February in North Idaho? Tee 'em up!
COEUR d'ALENE - The sun was shining Monday through the tall pine trees that line the holes at Coeur d'Alene Public Golf Club.
The skies were blue, the fairways and roughs were bright green, and the parking lot was nearly full.
The golfers were in particularly high spirits. They're hitting the links in North Idaho, and it's still February.
"This is a real treat to get out here and play this time of year," said Ted McCaffree of Coeur d'Alene. "It's absolutely wonderful."
Monday was day one of what promises to be a long playing season at the Coeur d'Alene course.
Golf director Dave Hobson said this is the mildest weather he has ever seen in February.
The sunny, snow-free days have had golfers itching to hit the links. Phones have been ringing off the hook, Hobson said.
They always try to open the playing area on Fairway Drive by mid-March, he said, but the heavy snows of the past two years have made that impossible.
The Coeur d'Alene course didn't open until April 15 last spring.
"We're about 45 days earlier this year," he said.
The course opened earlier in 2005, he said, but they had to close again for awhile when the weather turned winter-like again.
The only challenge Monday was the extra effort it took to push a tee into the cold earth.
"The ground is hard!" said Kent Setty, of Coeur d'Alene, after setting a ball sailing across the fairway.
Setty and McCaffree played at Prairie Falls Golf Course about a week ago.
Things have been hopping at the Post Falls course since they opened on Feb. 1, said Prairie Falls head pro, Dave Mallrie.
"With last year's winter, it's been quite a change," Mallrie said.
The Spokane Street course has attracted an average of 100 golfers a day since opening, and about 150 on the weekends.
Ponderosa Springs Golf Course on Galena Drive in Coeur d'Alene opened even earlier, in January. The Highlands Golf Course is open, too.
The area's resort courses will be opening a little later.
They haven't set a date yet, but Tom Davidson, golf director at Circling Raven in Worley, said his team is looking at a mid-March or early April opening day.
The Coeur d'Alene Resort Golf Course opens April 1.

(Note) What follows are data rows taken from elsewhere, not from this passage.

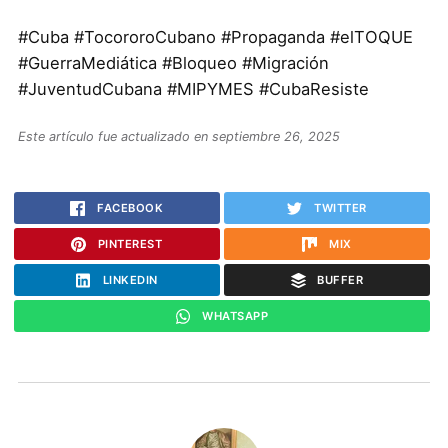
#Cuba #TocororoCubano #Propaganda #elTOQUE
#GuerraMediática #Bloqueo #Migración
#JuventudCubana #MIPYMES #CubaResiste
Este artículo fue actualizado en septiembre 26, 2025
FACEBOOK
TWITTER
PINTEREST
MIX
LINKEDIN
BUFFER
WHATSAPP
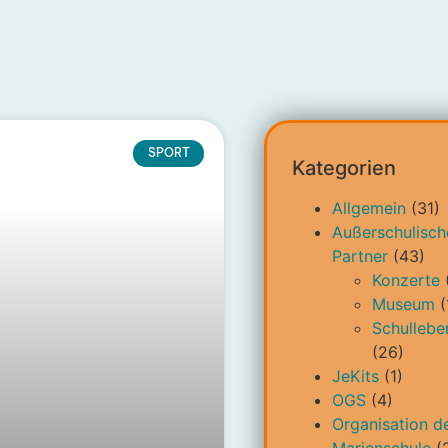
SPORT
Kategorien
Allgemein
(31)
Außerschulisch
Partner
(43)
Konzerte
Museum
(
Schullebe
(26)
JeKits
(1)
OGS
(4)
Organisation d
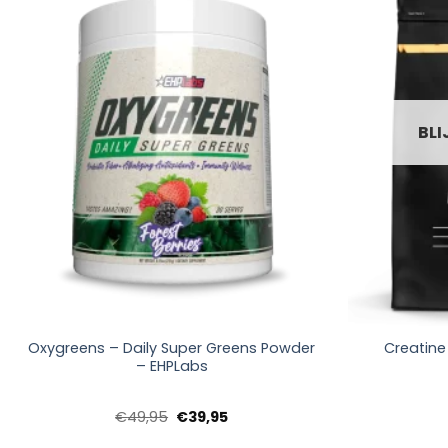
BLI
+
+
Oxygreens – Daily Super Greens Powder
Creatin
– EHPLabs
Oorspronkelijke
Huidige
€
49,95
€
39,95
prijs
prijs
was:
is:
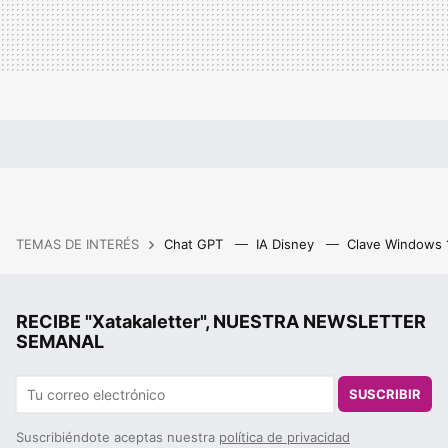
TEMAS DE INTERÉS
Chat GPT
IA Disney
Clave Windows
RECIBE "Xatakaletter", NUESTRA NEWSLETTER
SEMANAL
SUSCRIBIR
Suscribiéndote aceptas nuestra
política de privacidad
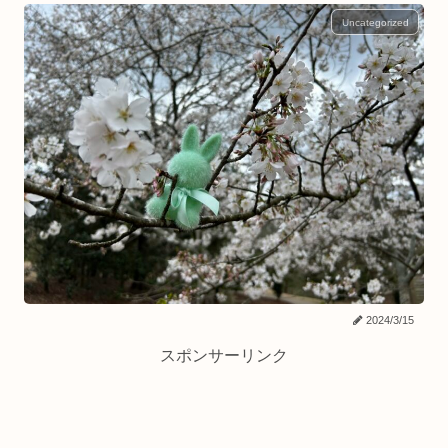
Uncategorized
2024/3/15
スポンサーリンク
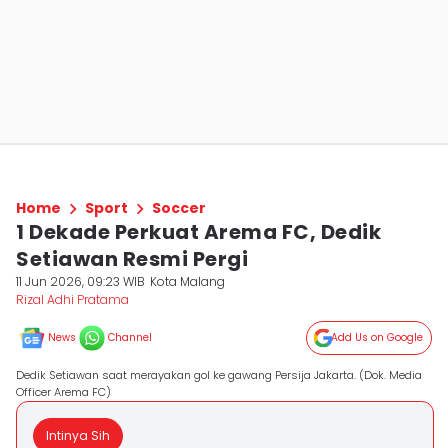
Home
Sport
Soccer
1 Dekade Perkuat Arema FC, Dedik
Setiawan Resmi Pergi
11 Jun 2026, 09:23 WIB
Kota Malang
Rizal Adhi Pratama
News
Channel
Add Us on Google
Dedik Setiawan saat merayakan gol ke gawang Persija Jakarta. (Dok. Media
Officer Arema FC)
Intinya Sih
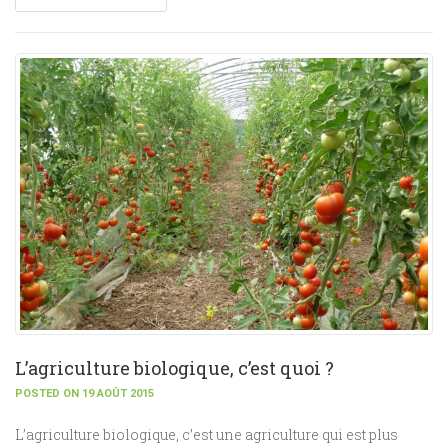
L’agriculture biologique, c’est quoi ?
POSTED ON 19 AOÛT 2015
L’agriculture biologique, c’est une agriculture qui est plus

Because the resorts provide additional guest services that require more employees, Davidson said they like to wait until they have a better idea whether the milder seasonal conditions will continue. An exceptionally early opening involves risking periods of closure due to poor weather conditions, and the potential for a large number of employees to be out of work for potentially extended periods of time, he said.
They also like to wait until there are no more hard frosts at night that freeze the ground on the Worley course.
"The sun will thaw about the top inch or so of the ground during the day which makes the turf highly susceptible to "root shear," in which with even the slightest pressure the roots are separated from the plant, and the plant eventually dies," Davidson said.